* FRAGMENTO PROPORCIONADO:
..............................
Chesterton, que fue el maestro de las paradojas, describió la educación institucionalizada que había recibido con estas palabras: 'Consistía en ser instruido por alguien que yo no conocía acerca de algo que no quería saber'. 'Por ello', continuaba, 'personalmente me sentía feliz siendo el último de la clase'. (Claro es que su última afirmación no es del todo cierta. Su expediente académico es brillante en las materias que le interesaban).

Chesterton centra perfectamente lo que constituye el problema principal de una enseñanza secundaria que se ha convertido en obligatoria y universal hasta la edad de los 16 años. El mismo autor inglés nos daría su respuesta paradójica, desde luego: la clave del éxito de una educación obligatoria es convertirla en... voluntaria.

Por ello, el debate que no podemos eludir consiste en plantearnos cómo es posible configurar y organizar un modelo de educación secundaria, obligatoria hasta los 16 años, que sea socialmente satisfactoria, esto es, que cumpla tres finalidades fundamentales: contribuir eficazmente a democratizar y elevar el nivel cultural del país, preparar adecuadamente a las nuevas generaciones a la 'sociedad del conocimiento' y promover una real igualdad de oportunidades en el seno de una sociedad abierta y dinámica.

Con la coincidencia de la crisis de identidad que padece nuestra educación secundaria -y que, con perspectivas diferentes, nadie niega-, debo decir que establecer una ordenación y organización de esta etapa educativa con capacidad para la consecución de los tres fines enunciados me parece un objetivo alcanzable y, al mismo tiempo, prioritario. Pero el éxito del empeño requiere adoptar con determinación un conjunto de estrategias de gran calado y algunas reformas del modelo plasmado en nuestra legislación.
..............................
* LÍNEAS DE DATOS:
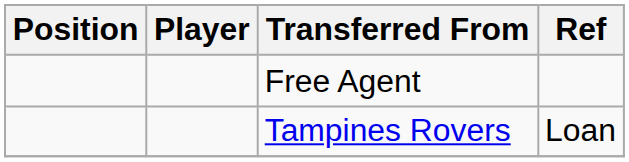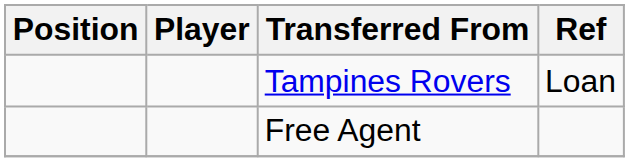rows swapped: Free Agent <-> Tampines Rovers
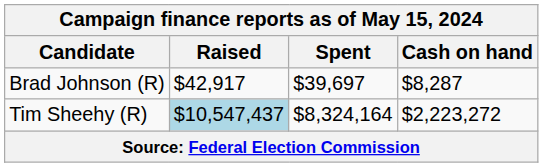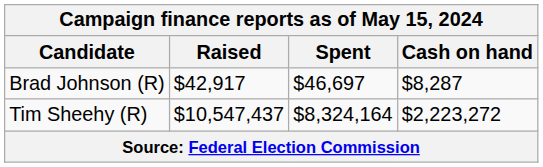Brad Johnson (R) | Spent: $39,697 -> $46,697
Tim Sheehy (R) | Raised: lightblue background -> no background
..............................
* TAREAS POR REALIZAR:
1 - Reproduzca el fragmento sobre la educación secundaria comenzando en "Chesterton, que fue" y terminando en "convertirla en... voluntaria.", y sustituya "autor inglés" por "escritor británico".
2 - Según el fragmento sobre la educación secundaria, ¿hasta qué edad se ha vuelto obligatoria y universal la enseñanza secundaria?
3 - Prolongue el fragmento sobre la educación secundaria a partir de su última oración.
Los datos no guardan relación alguna con el fragmento.

* RESPUESTAS POR TAREA:
1 -
Chesterton, que fue el maestro de las paradojas, describió la educación institucionalizada que había recibido con estas palabras: 'Consistía en ser instruido por alguien que yo no conocía acerca de algo que no quería saber'. 'Por ello', continuaba, 'personalmente me sentía feliz siendo el último de la clase'. (Claro es que su última afirmación no es del todo cierta. Su expediente académico es brillante en las materias que le interesaban).

Chesterton centra perfectamente lo que constituye el problema principal de una enseñanza secundaria que se ha convertido en obligatoria y universal hasta la edad de los 16 años. El mismo escritor británico nos daría su respuesta paradójica, desde luego: la clave del éxito de una educación obligatoria es convertirla en... voluntaria.

2 - Hasta los 16 años.

3 -
El primer error, que debemos evitar, es convertir la educación secundaria en una mera prolongación de la educación primaria, que acabe cumpliendo solamente la función de lograr una 'alfabetización funcional' de la sociedad española, adaptada a las exigencias de la 'sociedad de la información'. Es éste el planteamiento que domina en muchas de las junior high schools del mundo anglosajón, con resultados empobrecedores, que están sometidos a fuertes críticas y serias revisiones.

El proceso formativo es, por esencia, ascendente. Tras adquirir los conocimientos y capacidades instrumentales básicos en la educación primaria, el alumno cursa la educación secundaria en un periodo vital para su maduración personal: la preadolescencia, la adolescencia e inicio de su juventud. Pensar que en ese periodo se puede diseñar la organización de unas enseñanzas, sin tener en cuenta como dato fundamental que en el educando se van despertando diferentes intereses, aptitudes y vocaciones, es, sencillamente, un craso error.

Tenemos que evitar una educación secundaria que provoque un triple fenómeno patológico: la rebaja de sus objetivos para que todos puedan alcanzarlos, en aras de una equivocada igualdad; el abandono escolar, que se manifiesta en diversas formas de absentismo; el excesivo número de 'fracaso escolar', que es la antesala de marginaciones sociales.

¿Podemos proponernos caminos nuevos para resolver estos problemas? Yo creo que sí, y que eso es lo que precisamente buena parte de la sociedad española y del mundo educativo nos demandan.

En mi opinión, la educación secundaria renovada se ha de hacer con tres orientaciones básicas: mayor flexibilidad, fortalecimiento de los centros docentes y reforzamiento del papel del profesor en su tarea de educador.

La flexibilidad reclama que las enseñanzas de la educación secundaria se puedan diversificar de otro modo y antes que con el actual sistema. Así resultará más adaptada a la diversidad de intereses y motivaciones del alumnado y estará en mejores condiciones de evitar el fracaso escolar. Flexibilidad que nunca debe conducir a establecer caminos cerrados, sin retornos, porque ello chocaría frontalmente con el modelo de 'formación permanente'.

La potenciación de un clima escolar favorable al estudio, al aprendizaje, al esfuerzo que todo proceso de adquisición de conocimientos y de interiorización racional de valores comporta, es una tarea que hay que abordar con determinación. Proponer metas que impliquen esfuerzo es la base de una educación que valga la pena. Y para ello hay que dotar a los centros de todos los recursos normativos, además de los humanos y materiales, para poder cumplir sus fines. La diversidad del alumnado, consecuencia de una sociedad cada vez más compleja, obliga a la búsqueda de modelos organizativos más eficientes. Creer que ahora basta el mismo modelo de centro para cualquier entorno es una actitud, basada en una inercia uniformista, que hay que desterrar. Potenciar la función directiva y hacerla más responsable es el paso que hay que abordar.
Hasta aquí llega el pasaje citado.